* **Selected excerpt**
[BEGIN]

"""MLP classifier with optional sigmoid-gated attention.
The architecture is a dense network with a learned per-feature gate on
the first hidden layer that doubles as an interpretable attention map
over the projected bin representation.
"""
from __future__ import annotations
from pathlib import Path
from typing import Any
import numpy as np
import torch
from sklearn.utils.validation import check_is_fitted
from torch import nn
from ..base.classifier import BaseSpectralClassifier
from ..base.data import _to_numpy
[docs]
class SpectralAttentionMLP(nn.Module):
"""Projection + optional sigmoid-gated attention + deep MLP head.
Parameters
----------
input_dim : int
Number of input bins. The first linear layer projects this down
to :attr:`hidden_dim`.
n_classes : int, default=2
Number of output logits.
hidden_dim : int, default=512
Width of the projection layer and attention gate.
head_dims : sequence of int, default=(256, 128)

[END]

* **Dataset section**

[BEGIN]

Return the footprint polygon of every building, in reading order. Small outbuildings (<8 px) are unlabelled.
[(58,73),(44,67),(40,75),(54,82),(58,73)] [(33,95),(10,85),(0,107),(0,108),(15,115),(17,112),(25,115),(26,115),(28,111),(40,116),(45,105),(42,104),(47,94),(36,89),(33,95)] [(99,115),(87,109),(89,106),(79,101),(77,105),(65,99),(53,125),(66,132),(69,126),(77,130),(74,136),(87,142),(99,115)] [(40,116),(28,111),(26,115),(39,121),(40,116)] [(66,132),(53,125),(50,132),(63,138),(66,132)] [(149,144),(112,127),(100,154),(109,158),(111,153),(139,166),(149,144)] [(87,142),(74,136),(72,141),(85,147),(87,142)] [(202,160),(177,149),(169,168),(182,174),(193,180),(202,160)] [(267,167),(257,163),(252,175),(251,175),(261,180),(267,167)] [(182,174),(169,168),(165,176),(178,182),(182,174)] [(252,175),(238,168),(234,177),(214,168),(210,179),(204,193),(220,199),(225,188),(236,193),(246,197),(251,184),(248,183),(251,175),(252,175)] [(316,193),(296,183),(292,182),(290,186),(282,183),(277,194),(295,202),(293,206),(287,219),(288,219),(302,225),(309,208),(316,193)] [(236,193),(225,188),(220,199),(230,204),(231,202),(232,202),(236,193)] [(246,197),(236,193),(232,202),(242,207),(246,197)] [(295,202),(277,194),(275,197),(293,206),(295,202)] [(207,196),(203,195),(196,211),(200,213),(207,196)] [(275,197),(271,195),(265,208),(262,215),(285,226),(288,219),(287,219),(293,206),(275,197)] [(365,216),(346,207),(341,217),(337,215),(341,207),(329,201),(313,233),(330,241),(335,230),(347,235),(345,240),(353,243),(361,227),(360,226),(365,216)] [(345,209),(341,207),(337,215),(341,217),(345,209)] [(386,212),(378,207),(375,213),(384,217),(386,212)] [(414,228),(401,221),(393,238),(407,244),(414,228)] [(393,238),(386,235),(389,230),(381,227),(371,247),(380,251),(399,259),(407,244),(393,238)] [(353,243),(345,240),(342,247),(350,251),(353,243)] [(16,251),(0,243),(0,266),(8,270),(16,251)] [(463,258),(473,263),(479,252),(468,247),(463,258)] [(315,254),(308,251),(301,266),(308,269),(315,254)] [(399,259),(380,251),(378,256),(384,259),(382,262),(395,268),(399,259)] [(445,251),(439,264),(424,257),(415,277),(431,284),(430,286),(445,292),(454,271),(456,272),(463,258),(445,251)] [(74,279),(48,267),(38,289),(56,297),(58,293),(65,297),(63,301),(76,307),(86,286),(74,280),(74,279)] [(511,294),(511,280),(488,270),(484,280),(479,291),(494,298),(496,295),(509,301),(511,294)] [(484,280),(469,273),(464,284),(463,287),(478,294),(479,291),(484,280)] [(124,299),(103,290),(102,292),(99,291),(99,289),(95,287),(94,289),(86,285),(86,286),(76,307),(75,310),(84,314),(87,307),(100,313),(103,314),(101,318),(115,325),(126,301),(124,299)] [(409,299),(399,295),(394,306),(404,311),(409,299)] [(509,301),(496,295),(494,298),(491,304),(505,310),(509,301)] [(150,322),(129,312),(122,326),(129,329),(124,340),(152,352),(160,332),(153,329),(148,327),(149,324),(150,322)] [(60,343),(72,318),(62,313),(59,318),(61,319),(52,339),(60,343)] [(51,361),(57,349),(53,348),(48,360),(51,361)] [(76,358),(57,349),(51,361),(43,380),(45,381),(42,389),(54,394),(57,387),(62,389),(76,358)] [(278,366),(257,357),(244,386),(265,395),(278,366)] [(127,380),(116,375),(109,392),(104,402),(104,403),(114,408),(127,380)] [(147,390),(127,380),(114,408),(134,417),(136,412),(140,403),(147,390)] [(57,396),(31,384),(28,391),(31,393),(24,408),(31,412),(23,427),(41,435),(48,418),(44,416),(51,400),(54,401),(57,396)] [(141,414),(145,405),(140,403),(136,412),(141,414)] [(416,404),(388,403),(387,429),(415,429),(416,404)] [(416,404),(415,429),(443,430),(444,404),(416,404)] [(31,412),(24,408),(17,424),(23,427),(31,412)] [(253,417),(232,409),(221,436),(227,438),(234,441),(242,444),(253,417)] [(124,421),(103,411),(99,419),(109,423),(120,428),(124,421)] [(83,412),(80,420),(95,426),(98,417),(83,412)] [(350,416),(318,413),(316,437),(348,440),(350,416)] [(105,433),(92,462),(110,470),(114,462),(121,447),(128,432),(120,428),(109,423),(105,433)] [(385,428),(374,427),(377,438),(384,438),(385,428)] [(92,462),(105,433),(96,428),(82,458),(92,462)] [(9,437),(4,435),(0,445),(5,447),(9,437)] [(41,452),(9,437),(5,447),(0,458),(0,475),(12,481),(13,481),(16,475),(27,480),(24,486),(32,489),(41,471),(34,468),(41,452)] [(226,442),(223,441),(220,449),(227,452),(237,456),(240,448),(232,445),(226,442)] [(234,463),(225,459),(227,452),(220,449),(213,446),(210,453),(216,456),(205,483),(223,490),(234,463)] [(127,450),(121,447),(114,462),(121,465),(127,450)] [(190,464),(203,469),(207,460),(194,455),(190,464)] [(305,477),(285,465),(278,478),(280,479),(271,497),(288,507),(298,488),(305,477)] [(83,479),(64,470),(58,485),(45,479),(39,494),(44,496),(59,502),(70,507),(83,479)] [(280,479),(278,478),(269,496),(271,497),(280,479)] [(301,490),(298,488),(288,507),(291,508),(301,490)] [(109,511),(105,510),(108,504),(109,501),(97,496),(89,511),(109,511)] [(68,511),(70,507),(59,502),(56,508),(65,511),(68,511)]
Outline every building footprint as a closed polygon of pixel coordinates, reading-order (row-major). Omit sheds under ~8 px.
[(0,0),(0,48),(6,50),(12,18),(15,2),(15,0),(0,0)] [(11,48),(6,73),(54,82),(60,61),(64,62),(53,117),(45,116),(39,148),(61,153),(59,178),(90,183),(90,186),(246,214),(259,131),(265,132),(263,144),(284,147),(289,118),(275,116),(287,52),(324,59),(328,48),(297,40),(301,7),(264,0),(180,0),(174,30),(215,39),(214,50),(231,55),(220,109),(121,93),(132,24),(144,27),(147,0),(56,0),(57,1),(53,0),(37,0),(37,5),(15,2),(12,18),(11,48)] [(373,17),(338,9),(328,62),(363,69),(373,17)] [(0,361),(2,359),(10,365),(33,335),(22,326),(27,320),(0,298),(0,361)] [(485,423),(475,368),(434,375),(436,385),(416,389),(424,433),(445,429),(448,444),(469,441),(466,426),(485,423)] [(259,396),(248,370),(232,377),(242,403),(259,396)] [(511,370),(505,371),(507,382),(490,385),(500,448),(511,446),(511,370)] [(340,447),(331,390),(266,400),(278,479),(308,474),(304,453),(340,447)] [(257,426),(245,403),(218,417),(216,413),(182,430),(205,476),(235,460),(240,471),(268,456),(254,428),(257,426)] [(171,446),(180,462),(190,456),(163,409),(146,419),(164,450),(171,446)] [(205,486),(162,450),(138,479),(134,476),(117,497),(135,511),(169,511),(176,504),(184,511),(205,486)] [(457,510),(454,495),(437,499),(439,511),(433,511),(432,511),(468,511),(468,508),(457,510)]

[END]

* **Direction 1**
In the MLP classifier source, what does the learned per-feature gate on the first hidden layer double as?
* **Direction 2**
Reproduce everything in the MLP classifier source from "The architecture is" down to "projected bin representation.".

* **Exercise output 1**
An interpretable attention map over the projected bin representation.

* **Exercise output 2**
The architecture is a dense network with a learned per-feature gate on
the first hidden layer that doubles as an interpretable attention map
over the projected bin representation.